Hi, I've been struggling with this issue for a couple weeks now, with about one BSOD a day. It's usually the same BSOD, or a game will crash to a black screen before coming back with visual glitches in the corner and clusters of offcolor pixels. The GPU usage lights on my Vega Card will go dead to show that the card shut down. I have a couple dmp logs, but only 2 full Memory ones saved because I didn't think to save those individually before. I'm just narrowing it down to a bad PSU or a bad GPU, and looking into RMAing my card soon because I'm pretty frustrated with it.
The card seems to crash under anything that ranges from light to heavy stress, but only in videogames like Apex Legends, Risk of Rain 2, or MTG Arena. It never crashes during extended stress tests with MSI Kombustor for 30min, or Valley Superposition. It was also fine during FireStrike.

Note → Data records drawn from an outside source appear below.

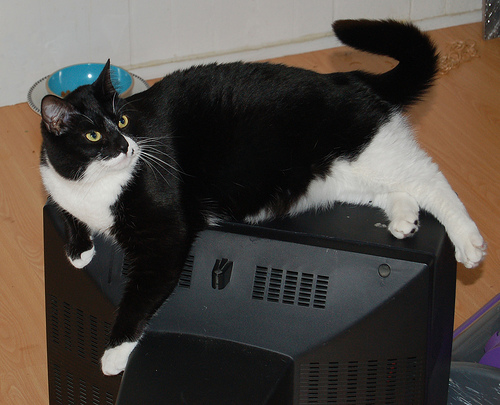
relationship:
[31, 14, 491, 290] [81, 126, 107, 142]
cat has eye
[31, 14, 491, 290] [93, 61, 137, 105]
cat has ear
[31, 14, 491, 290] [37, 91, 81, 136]
cat has ear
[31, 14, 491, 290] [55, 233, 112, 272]
cat has paw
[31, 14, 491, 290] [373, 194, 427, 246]
cat has paw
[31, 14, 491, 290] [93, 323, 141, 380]
cat has paw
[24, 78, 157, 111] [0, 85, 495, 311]
plate on floor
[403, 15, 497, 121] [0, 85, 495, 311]
section of floor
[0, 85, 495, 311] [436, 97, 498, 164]
floor made of wood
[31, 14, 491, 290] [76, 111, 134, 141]
cat has eyes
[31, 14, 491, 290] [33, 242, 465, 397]
cat on television set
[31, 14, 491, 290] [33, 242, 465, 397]
cat on television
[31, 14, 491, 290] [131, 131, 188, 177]
cat has whiskers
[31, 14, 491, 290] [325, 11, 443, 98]
cat has tail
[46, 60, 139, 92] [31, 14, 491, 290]
bowl behind cat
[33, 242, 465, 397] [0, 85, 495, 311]
television set on floor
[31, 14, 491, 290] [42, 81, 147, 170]
cat has head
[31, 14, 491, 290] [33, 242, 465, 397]
cat on top of television set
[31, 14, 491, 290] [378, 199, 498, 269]
cat has paws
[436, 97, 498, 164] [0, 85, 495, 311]
part of floor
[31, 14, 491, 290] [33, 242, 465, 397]
cat on tv set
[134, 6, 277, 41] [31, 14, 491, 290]
wall behind cat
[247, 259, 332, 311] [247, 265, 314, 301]
vents for cooling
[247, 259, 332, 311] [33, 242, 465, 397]
vents on tv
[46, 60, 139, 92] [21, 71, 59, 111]
bowl on saucer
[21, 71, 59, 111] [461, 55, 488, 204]
saucer on table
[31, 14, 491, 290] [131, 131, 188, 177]
cat has wiskers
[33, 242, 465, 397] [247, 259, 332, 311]
television has vents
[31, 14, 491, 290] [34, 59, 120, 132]
cat has ears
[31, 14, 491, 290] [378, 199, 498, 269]
cat has back paws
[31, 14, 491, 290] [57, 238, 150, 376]
cat has front paws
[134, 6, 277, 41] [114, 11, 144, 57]
wall has crack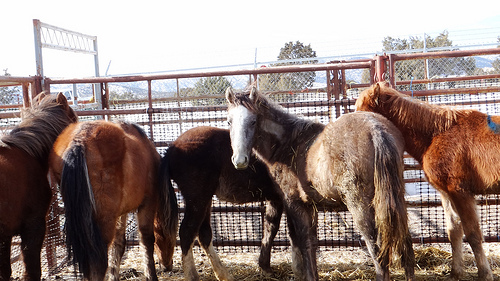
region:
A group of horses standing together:
[3, 85, 498, 257]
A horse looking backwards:
[221, 85, 424, 279]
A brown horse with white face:
[223, 88, 412, 275]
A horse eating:
[56, 114, 186, 279]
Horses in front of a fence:
[3, 63, 497, 277]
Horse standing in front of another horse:
[167, 88, 410, 277]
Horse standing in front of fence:
[226, 70, 399, 269]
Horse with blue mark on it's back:
[356, 85, 498, 270]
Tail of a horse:
[61, 146, 91, 263]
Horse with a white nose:
[226, 87, 261, 177]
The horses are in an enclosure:
[10, 42, 485, 267]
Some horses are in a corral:
[10, 45, 495, 260]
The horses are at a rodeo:
[25, 40, 495, 260]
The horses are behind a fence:
[0, 41, 490, 271]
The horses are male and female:
[17, 61, 484, 269]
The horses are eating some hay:
[28, 20, 493, 236]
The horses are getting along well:
[27, 68, 477, 271]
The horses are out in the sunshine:
[20, 41, 445, 277]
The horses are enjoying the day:
[27, 44, 489, 268]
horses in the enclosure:
[5, 80, 482, 270]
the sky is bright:
[157, 16, 249, 56]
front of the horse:
[216, 90, 256, 163]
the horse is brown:
[430, 135, 478, 175]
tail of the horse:
[47, 135, 108, 217]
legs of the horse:
[160, 227, 232, 277]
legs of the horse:
[290, 225, 421, 277]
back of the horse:
[150, 103, 210, 200]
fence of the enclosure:
[124, 79, 189, 131]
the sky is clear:
[342, 5, 398, 29]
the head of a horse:
[221, 77, 267, 171]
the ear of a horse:
[246, 79, 259, 106]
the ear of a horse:
[222, 83, 237, 105]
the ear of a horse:
[56, 89, 68, 107]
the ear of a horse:
[367, 82, 385, 104]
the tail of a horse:
[367, 126, 405, 273]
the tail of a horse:
[58, 140, 105, 279]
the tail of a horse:
[153, 152, 183, 254]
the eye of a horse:
[247, 115, 260, 130]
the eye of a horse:
[223, 113, 234, 128]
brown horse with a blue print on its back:
[356, 76, 499, 279]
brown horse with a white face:
[223, 84, 412, 278]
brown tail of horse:
[367, 123, 412, 271]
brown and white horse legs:
[168, 173, 233, 280]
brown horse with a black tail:
[48, 121, 177, 280]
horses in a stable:
[1, 49, 498, 278]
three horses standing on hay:
[155, 63, 498, 279]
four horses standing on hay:
[54, 80, 497, 280]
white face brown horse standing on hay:
[221, 81, 424, 279]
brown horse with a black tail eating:
[48, 117, 180, 279]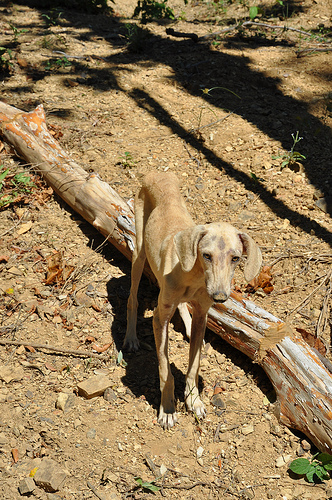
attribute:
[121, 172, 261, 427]
dog — brown, skinny, very thin, large, thin, starving, standing, dirty, yellow, emaciated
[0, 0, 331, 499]
ground — dirty, brown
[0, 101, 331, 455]
log — weathered, orange, sawed, odd shaped, brown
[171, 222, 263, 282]
ears — brown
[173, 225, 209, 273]
ear — brown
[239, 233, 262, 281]
ear — brown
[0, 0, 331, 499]
leaves — dead, green, dried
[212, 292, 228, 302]
nose — dry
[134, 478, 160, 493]
leaf — green, small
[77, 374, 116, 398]
brick — small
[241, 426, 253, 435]
rock — white, small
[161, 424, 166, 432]
nail — black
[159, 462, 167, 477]
leaf — gold, tiny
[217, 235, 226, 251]
gray spot — small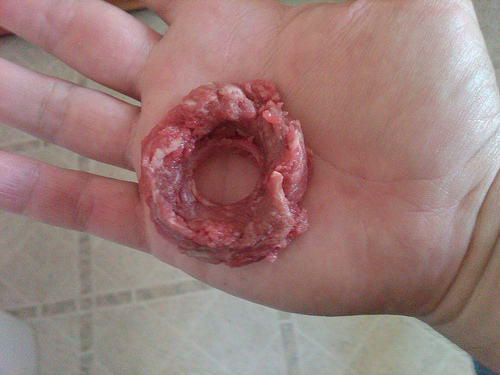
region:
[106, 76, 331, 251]
Person holding meat shaped like a dough nut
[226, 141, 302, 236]
Person holding meat shaped like a dough nut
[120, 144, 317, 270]
Person holding meat shaped like a dough nut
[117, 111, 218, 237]
Person holding meat shaped like a dough nut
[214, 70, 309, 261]
Person holding meat shaped like a dough nut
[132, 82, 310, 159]
Person holding meat shaped like a dough nut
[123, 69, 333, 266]
pastry in the hand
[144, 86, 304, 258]
a circular piece of meat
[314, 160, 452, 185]
arched line on palm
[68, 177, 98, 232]
lines in fingers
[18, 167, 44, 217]
lines in fingers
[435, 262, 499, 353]
the persons wrist in left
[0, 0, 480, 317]
the persons hand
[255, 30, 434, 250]
the palm of persons hand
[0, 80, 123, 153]
a persons finger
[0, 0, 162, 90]
a persons finger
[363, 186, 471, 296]
light flesh color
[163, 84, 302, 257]
Meat on the hand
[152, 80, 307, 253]
Round meat ball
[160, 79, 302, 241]
Meat in the photo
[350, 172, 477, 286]
A hand in the photo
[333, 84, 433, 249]
An open arm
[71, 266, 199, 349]
A floor with tile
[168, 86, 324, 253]
A red meat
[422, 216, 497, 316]
A person in the photo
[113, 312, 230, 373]
Tiles in the photo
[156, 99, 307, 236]
A meat in the open arm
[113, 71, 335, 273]
this is a roll of meat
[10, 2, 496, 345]
the hand of a person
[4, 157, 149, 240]
the finger of a person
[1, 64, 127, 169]
the finger of a person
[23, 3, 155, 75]
the finger of a person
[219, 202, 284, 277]
a piece of beef meat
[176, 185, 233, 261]
a piece of beef meat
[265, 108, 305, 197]
a piece of beef meat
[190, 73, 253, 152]
a piece of beef meat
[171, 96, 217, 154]
a piece of beef meat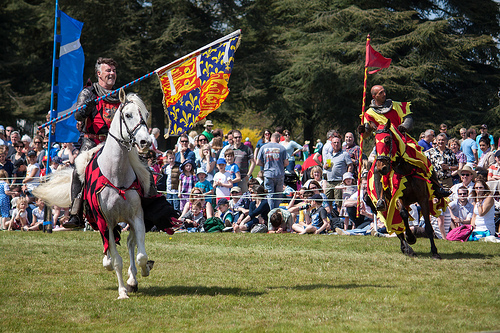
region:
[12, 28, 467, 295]
two men are riding horses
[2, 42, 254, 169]
the man is holding a flag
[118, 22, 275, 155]
the flag is multi colored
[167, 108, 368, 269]
many people are watching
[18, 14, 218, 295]
the horse on the left is white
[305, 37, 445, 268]
the horse on the right is brown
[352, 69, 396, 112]
the man has a bald head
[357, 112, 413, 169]
the horse is wearing a mask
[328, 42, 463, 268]
the horse is in motion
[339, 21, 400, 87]
the flag is red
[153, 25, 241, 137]
A red yellow and blue flag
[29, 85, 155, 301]
A white horse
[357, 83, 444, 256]
The man is riding a horse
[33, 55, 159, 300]
Man riding a white horse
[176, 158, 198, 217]
Little girl wearing a blue hat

The main handful of crashes were Thread Stuck in Device Driver, but I also got one Video TDR Failure and a system service exception when I swapped the sub card in without uninstalling the old drivers, but it's fine now.
What I've done to narrow it down:
-Disabled all CPU/RAM overclocks and put the GPU into the spare BIOS that has a power limit.
-Tried a spare card that's weaker and older (750 Ti) and repeated the same things that seemed to replicate the problem (Loading screens of some games)
-Ran Memtest86 and Prime95 for hours each, with no errors. Also tested GPU memory using MemtestCL and had 0 errors.
I have the dmps available to post but after changing to my old card, it appears to just say dxgkernel by default instead of the atikmpag.sys and atikmdag.sys it said for the modules before. The error codes might still be intact, however.